* DIRECTIONS
Show, in full, each line of the data that contains "Kidney".
►
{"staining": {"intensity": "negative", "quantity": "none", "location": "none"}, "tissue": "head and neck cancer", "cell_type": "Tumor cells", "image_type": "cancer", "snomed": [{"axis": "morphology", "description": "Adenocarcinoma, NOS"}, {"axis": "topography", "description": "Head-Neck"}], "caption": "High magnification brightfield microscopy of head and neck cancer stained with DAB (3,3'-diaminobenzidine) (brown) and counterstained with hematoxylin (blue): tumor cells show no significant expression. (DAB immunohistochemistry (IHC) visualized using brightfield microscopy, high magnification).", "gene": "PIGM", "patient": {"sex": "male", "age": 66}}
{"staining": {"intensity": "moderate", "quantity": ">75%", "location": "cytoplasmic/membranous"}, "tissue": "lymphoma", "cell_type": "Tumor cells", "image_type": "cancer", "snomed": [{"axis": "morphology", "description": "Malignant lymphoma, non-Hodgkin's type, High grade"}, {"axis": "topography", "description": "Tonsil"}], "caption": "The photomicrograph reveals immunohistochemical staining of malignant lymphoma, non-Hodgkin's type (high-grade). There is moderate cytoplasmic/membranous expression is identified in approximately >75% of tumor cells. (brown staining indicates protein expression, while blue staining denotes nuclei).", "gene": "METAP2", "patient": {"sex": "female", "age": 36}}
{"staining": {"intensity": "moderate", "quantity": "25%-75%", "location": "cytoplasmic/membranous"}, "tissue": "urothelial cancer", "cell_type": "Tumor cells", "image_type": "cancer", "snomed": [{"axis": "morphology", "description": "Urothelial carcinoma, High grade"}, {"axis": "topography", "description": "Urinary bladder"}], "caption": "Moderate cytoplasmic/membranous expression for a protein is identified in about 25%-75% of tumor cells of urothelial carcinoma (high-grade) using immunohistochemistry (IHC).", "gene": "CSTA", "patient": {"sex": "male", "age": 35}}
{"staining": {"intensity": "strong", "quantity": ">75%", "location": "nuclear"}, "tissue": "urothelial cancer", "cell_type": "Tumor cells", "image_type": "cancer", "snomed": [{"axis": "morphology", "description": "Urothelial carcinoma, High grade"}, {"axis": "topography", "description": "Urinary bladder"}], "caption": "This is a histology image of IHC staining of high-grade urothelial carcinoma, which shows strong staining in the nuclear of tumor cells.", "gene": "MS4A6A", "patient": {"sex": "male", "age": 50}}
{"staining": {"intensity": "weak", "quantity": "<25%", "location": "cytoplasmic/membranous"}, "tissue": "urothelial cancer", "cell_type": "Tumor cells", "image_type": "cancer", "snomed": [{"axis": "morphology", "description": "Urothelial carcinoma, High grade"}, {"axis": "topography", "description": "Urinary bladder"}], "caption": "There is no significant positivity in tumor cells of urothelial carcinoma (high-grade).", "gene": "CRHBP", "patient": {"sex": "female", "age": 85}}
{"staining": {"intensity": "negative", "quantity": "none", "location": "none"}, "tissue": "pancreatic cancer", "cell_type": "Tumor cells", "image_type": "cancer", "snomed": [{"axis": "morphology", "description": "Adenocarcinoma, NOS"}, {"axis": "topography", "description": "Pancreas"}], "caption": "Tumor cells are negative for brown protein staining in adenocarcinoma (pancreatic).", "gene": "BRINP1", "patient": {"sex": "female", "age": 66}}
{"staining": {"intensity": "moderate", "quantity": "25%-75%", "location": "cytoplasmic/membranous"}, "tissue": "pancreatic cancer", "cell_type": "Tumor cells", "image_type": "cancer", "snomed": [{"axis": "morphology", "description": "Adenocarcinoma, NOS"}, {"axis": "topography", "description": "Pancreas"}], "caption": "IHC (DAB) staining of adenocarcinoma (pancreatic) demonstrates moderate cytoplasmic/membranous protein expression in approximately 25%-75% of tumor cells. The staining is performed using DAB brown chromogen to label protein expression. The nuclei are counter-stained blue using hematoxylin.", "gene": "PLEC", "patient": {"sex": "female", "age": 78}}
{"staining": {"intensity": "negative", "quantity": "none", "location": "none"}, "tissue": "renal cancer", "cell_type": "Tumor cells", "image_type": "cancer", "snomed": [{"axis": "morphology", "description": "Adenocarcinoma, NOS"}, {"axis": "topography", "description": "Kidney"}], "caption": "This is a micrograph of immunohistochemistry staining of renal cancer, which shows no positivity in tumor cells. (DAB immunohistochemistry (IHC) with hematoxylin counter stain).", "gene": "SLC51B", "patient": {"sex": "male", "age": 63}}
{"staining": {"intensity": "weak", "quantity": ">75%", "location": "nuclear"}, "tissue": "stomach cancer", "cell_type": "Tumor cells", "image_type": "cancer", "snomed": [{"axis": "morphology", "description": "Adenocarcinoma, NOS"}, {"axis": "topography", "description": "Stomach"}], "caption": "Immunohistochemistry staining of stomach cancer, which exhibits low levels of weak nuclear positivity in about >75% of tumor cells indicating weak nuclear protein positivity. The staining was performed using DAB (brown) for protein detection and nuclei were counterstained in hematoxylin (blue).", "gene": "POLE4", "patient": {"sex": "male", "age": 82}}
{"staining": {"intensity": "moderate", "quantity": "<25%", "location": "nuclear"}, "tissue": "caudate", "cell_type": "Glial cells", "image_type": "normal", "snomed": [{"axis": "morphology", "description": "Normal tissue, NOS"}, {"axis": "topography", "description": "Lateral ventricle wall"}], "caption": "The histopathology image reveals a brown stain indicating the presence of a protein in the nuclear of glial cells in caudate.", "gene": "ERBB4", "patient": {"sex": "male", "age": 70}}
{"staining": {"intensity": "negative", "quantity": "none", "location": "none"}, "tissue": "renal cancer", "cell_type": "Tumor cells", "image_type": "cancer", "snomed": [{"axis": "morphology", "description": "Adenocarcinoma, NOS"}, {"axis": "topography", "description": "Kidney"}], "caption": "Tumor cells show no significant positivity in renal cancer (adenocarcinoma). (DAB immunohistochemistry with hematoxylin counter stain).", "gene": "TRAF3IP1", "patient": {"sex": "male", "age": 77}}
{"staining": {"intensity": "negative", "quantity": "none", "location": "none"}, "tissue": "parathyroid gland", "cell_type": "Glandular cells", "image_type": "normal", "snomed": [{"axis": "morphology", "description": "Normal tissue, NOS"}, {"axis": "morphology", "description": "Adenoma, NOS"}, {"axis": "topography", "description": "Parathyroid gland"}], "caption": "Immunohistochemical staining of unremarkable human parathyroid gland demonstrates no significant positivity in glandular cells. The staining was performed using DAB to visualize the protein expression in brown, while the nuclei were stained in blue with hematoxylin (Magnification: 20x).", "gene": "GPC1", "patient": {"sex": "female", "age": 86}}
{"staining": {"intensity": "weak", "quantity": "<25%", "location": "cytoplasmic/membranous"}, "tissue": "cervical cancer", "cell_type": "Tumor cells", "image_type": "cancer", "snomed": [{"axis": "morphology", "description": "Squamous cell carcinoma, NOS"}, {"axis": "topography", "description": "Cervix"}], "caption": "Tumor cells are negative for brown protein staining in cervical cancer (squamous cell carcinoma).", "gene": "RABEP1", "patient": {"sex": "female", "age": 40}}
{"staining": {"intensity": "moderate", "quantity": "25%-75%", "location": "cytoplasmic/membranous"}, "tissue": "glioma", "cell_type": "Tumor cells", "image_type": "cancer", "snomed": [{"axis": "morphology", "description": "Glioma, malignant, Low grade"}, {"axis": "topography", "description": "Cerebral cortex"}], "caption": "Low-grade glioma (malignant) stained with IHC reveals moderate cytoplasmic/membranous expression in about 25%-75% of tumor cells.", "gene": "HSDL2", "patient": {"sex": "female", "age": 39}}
◄
* RESPONSE TO THE TASK
{"staining": {"intensity": "negative", "quantity": "none", "location": "none"}, "tissue": "renal cancer", "cell_type": "Tumor cells", "image_type": "cancer", "snomed": [{"axis": "morphology", "description": "Adenocarcinoma, NOS"}, {"axis": "topography", "description": "Kidney"}], "caption": "This is a micrograph of immunohistochemistry staining of renal cancer, which shows no positivity in tumor cells. (DAB immunohistochemistry (IHC) with hematoxylin counter stain).", "gene": "SLC51B", "patient": {"sex": "male", "age": 63}}
{"staining": {"intensity": "negative", "quantity": "none", "location": "none"}, "tissue": "renal cancer", "cell_type": "Tumor cells", "image_type": "cancer", "snomed": [{"axis": "morphology", "description": "Adenocarcinoma, NOS"}, {"axis": "topography", "description": "Kidney"}], "caption": "Tumor cells show no significant positivity in renal cancer (adenocarcinoma). (DAB immunohistochemistry with hematoxylin counter stain).", "gene": "TRAF3IP1", "patient": {"sex": "male", "age": 77}}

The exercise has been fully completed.